Nistevo's network is subscription-based, but only shippers pay to be in it. Currently, over 240 carriers are active in the network, moving some 3,500 shipments accounting for about 45,000 transactions a day.

“It's a sizable network,” says Alampi. “Since launching the network this summer, we've found 25 million potential lane matches among members.”

Not surprisingly, Alampi views the public freight exchange model as “not very successful” compared to the private setup his firm offers.

“The problem with public exchanges,” he contends, “is that they take away control of the relationship between the carrier and shipper. The carrier winds up becoming a commodity, which ends up driving down both price and service levels.

“On the other hand,” Alampi adds, “we are putting existing shipper/carrier relationships on a collaborative network top crate a more efficient way to execute logistics.”

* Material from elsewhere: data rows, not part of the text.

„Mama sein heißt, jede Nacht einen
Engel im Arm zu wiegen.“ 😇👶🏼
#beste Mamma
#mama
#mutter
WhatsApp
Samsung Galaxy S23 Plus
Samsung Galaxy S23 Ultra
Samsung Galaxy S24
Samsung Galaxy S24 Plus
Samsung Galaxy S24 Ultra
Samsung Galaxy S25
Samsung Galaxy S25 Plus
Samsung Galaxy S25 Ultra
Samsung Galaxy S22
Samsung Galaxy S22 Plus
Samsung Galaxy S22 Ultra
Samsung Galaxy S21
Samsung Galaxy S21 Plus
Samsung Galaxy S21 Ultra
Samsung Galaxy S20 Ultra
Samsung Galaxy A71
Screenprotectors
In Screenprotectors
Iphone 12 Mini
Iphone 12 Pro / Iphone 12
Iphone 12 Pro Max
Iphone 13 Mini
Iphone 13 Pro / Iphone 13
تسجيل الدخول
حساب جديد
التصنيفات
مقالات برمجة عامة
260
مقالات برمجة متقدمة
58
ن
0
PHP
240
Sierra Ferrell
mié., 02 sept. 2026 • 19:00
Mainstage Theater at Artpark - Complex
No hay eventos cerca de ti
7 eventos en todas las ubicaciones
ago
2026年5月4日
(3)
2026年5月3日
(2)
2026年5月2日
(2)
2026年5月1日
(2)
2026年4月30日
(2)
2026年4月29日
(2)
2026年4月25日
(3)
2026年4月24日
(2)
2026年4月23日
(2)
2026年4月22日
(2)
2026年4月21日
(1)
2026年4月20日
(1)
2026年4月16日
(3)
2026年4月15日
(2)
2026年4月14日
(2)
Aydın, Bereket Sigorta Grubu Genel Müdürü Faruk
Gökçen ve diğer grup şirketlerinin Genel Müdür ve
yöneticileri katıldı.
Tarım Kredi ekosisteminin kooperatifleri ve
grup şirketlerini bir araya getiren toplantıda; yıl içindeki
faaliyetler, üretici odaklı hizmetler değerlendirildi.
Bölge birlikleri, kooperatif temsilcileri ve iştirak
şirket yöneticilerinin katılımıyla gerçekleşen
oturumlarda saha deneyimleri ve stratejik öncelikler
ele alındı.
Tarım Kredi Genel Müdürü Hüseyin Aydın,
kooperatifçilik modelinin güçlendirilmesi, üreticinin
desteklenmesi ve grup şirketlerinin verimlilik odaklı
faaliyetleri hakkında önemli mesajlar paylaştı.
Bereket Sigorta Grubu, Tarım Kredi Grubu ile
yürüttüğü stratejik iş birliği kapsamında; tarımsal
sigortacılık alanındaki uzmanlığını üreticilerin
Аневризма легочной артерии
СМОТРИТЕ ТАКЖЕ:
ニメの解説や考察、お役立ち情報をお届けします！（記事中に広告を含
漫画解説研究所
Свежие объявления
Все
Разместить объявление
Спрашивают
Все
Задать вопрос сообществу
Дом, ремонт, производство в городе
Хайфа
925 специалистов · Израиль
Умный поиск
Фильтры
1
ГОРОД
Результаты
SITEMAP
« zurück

Whether to gain access to shippers seeking dedicated service or to just fill some empty miles on the fly, the Internet is clearly a road to follow for fleets wanting to link up with customers quickly and cheaply.

Confidence boosting

Technology makes life easier for everybody, including grifters.

According to the Truckload Carriers Assn. (TCA), con men are now taking advantage of Internet load-posting to nonviolently make off with trailers full of freight.

Running the scam, which TCA was alerted to by Alan Spear, president of MRC Investigations, requires little more than a cell phone, a truck and loads of nerve.

It goes like this: A caller contacts a freight broker who has posted a load on the Internet and represents himself as a legitimate trucking company.

The phony trucker gives phone/fax numbers different from those usually used by the fleet but explains away any discrepancies by stating he is in a new branch office. Should the broker call back to verify the number, a “receptionist” responding to a prepaid cell phone answers. If the broker faxes back, the fax goes through — but to a “mail drop” location such as a Mail Boxes Etc. or Kinko's store.

Once the broker's convinced he's dealing with a reputable company, he faxes the necessary paperwork and notifies the shipper.

Then a truck and driver with the proper documentation arrive, the shipper loads the truck, the truck drives away, and the shipment is never seen again — at least not by its rightful owners.